*SOURCE MATERIAL:*
*** Block opens ***

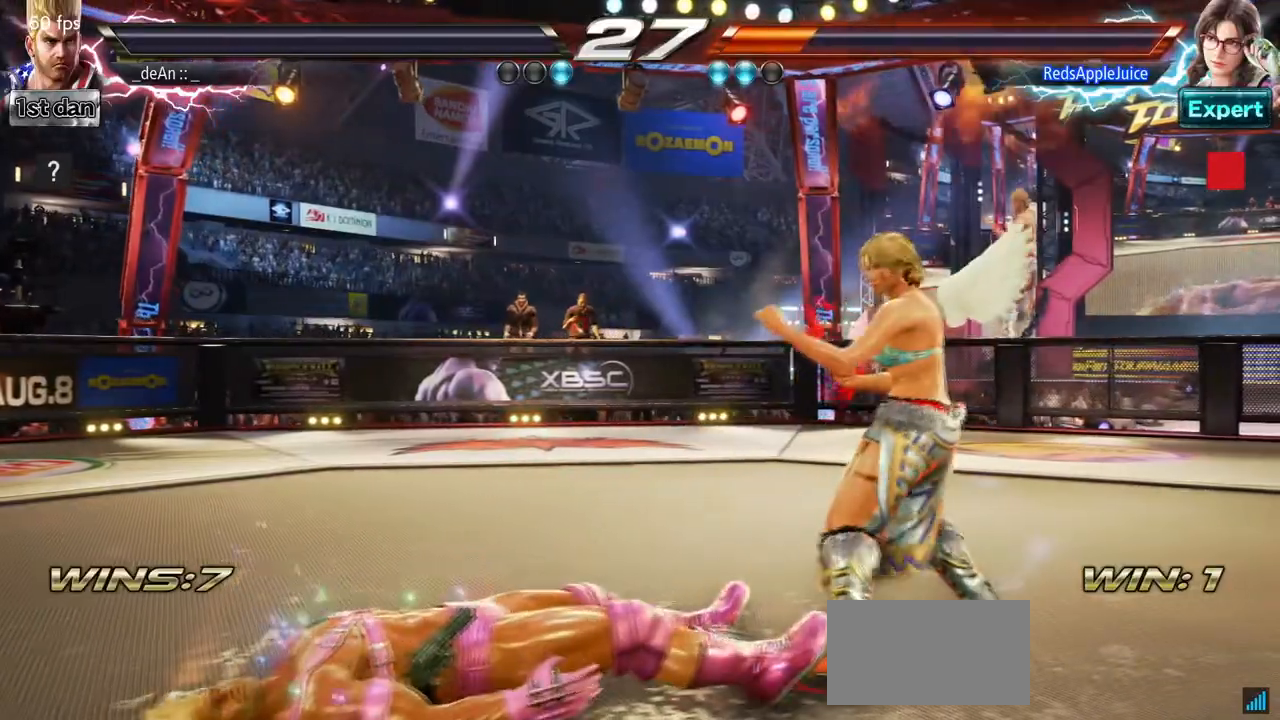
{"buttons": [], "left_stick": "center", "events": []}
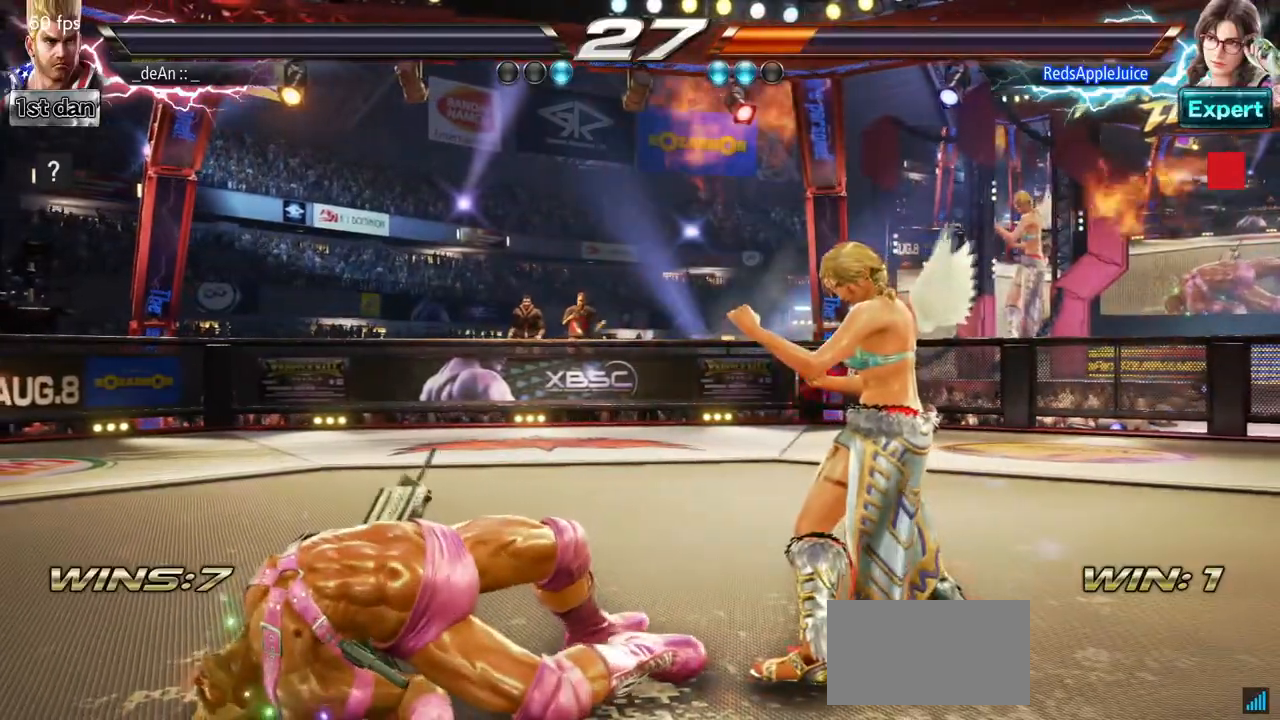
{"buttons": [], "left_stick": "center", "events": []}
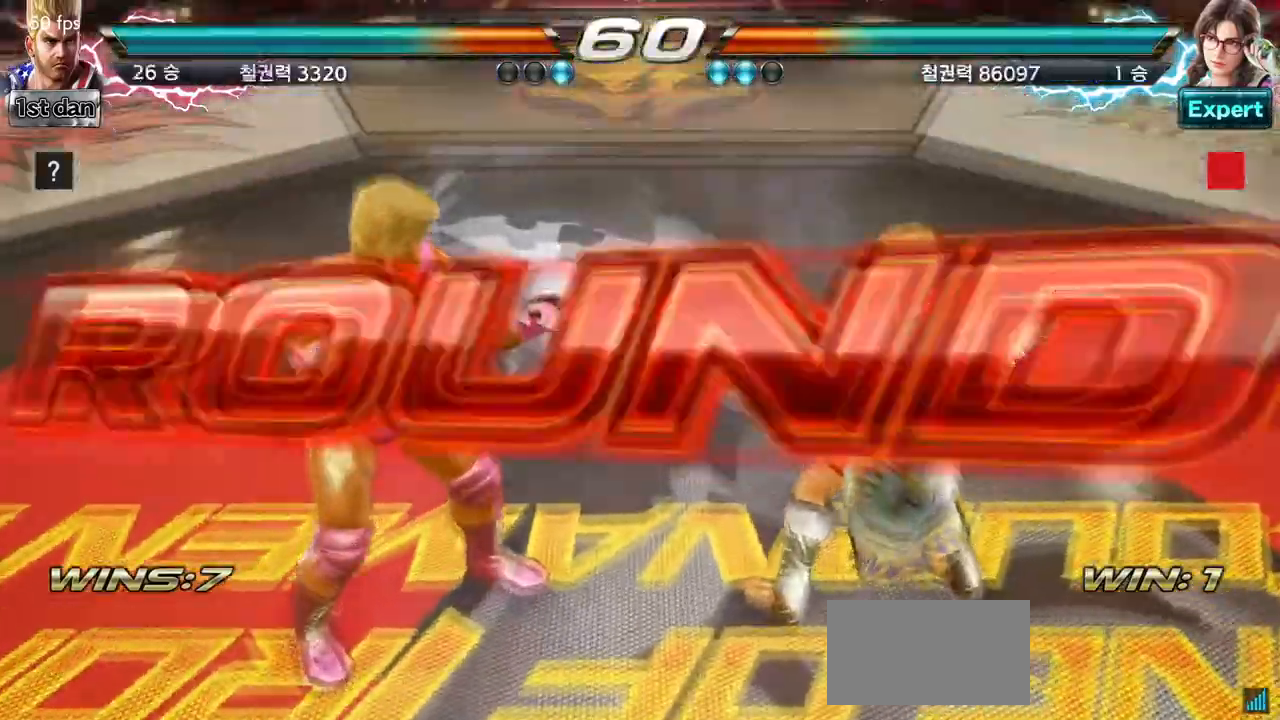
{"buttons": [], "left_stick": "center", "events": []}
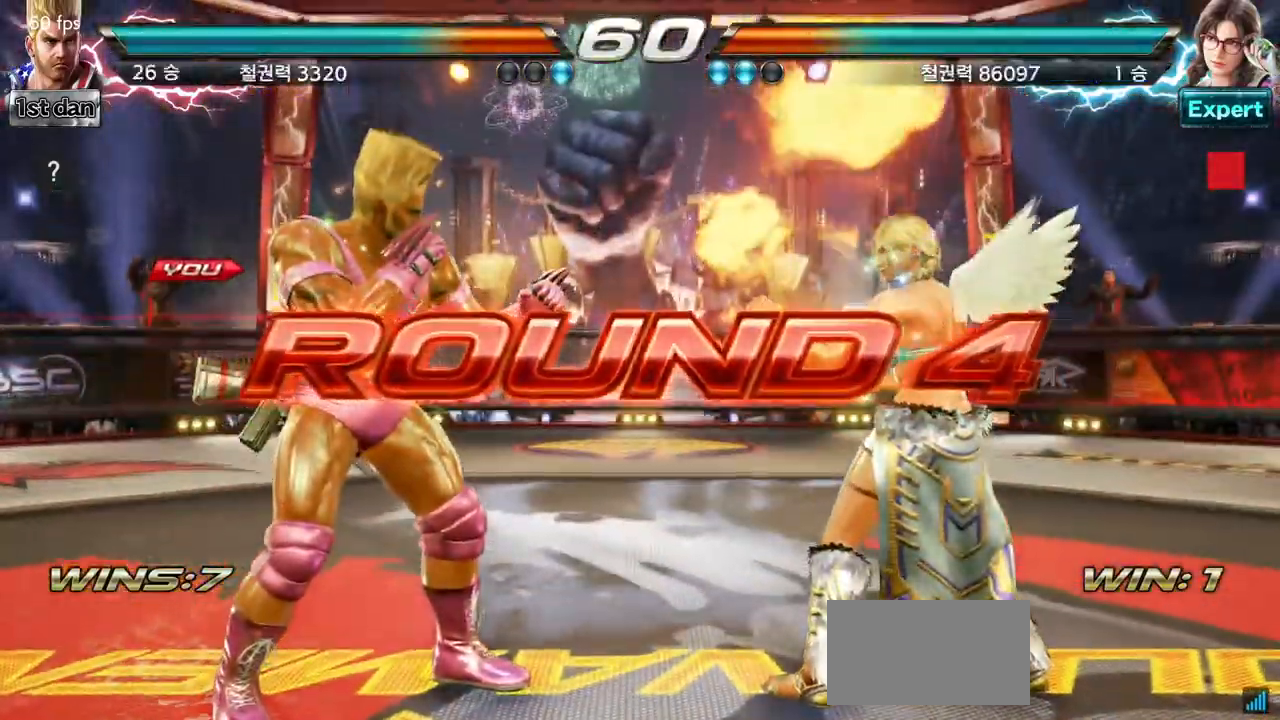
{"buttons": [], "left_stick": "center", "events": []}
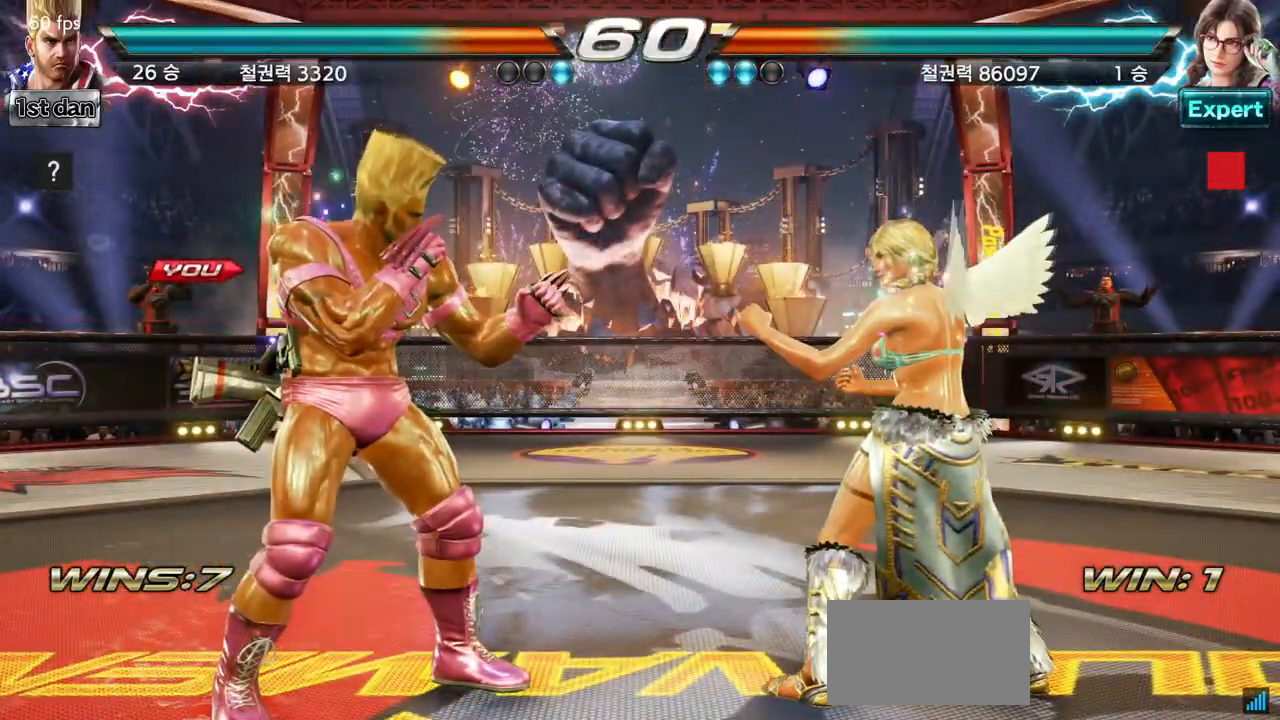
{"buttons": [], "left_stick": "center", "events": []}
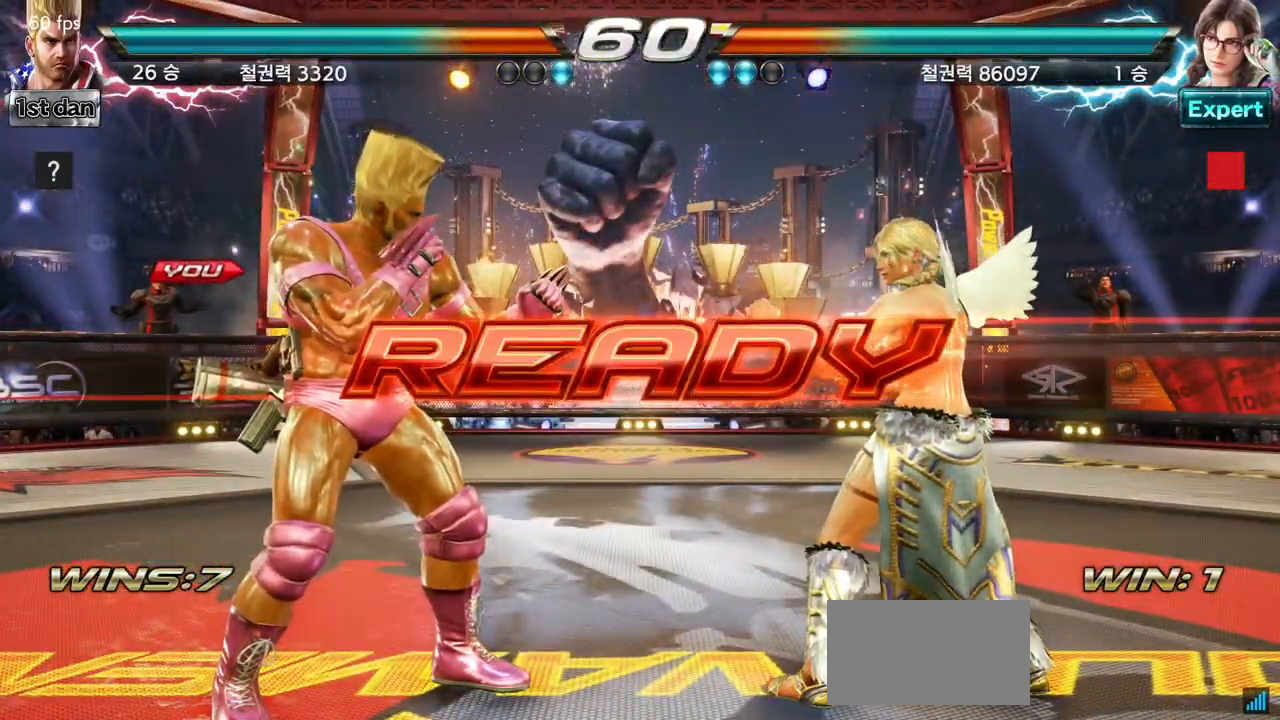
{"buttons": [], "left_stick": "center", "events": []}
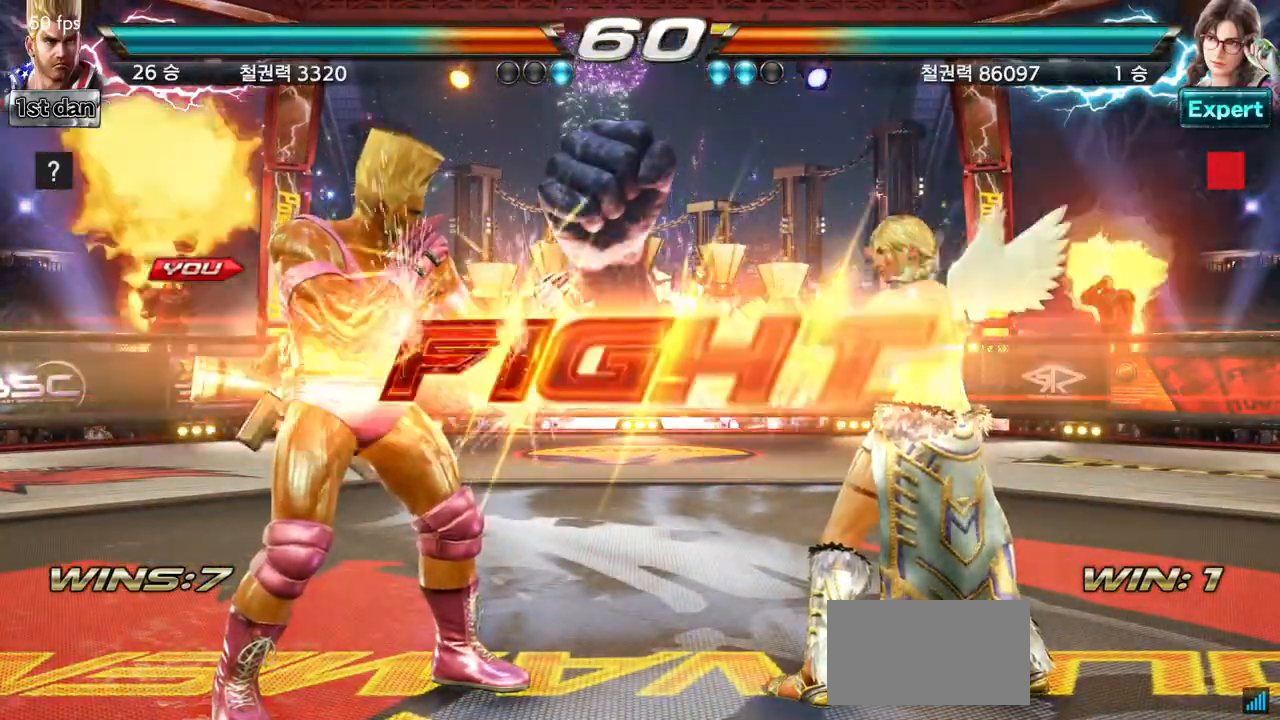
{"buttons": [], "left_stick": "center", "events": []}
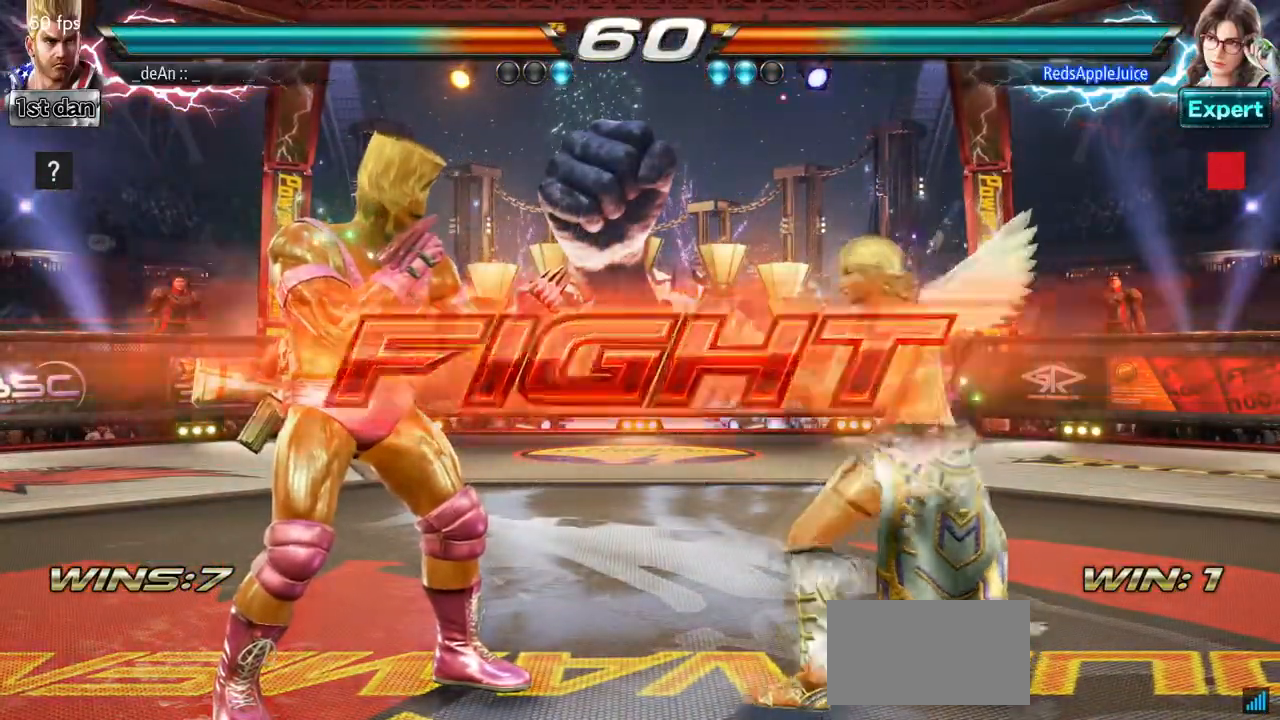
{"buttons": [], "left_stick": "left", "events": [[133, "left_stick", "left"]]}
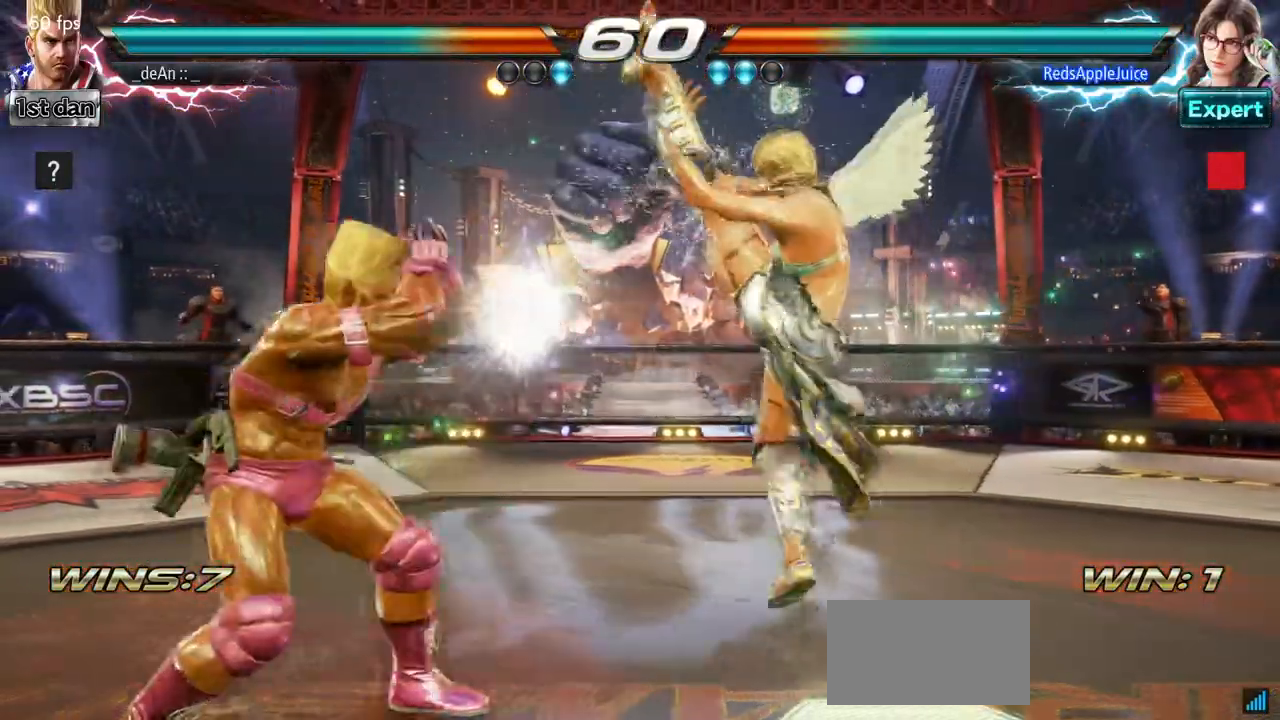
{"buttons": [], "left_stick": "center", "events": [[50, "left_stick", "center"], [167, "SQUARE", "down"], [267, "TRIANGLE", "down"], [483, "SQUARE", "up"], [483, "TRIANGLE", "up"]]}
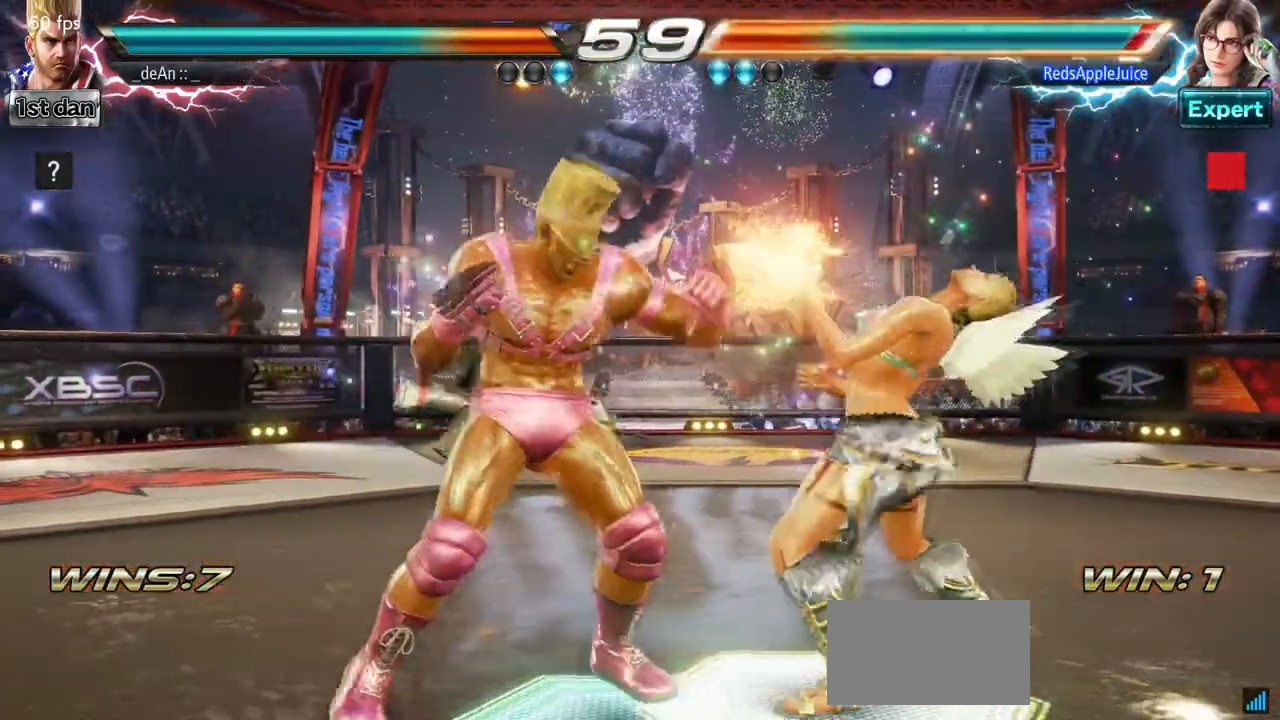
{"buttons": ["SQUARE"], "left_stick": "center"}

*** Block closes ***

*INSTRUCTIONS FOR THE TASK:*
Out of the records above, pull the lines that include the word "SQUARE".

*RESULT:*
{"buttons": [], "left_stick": "center", "events": [[50, "left_stick", "center"], [167, "SQUARE", "down"], [267, "TRIANGLE", "down"], [483, "SQUARE", "up"], [483, "TRIANGLE", "up"]]}
{"buttons": ["SQUARE"], "left_stick": "center"}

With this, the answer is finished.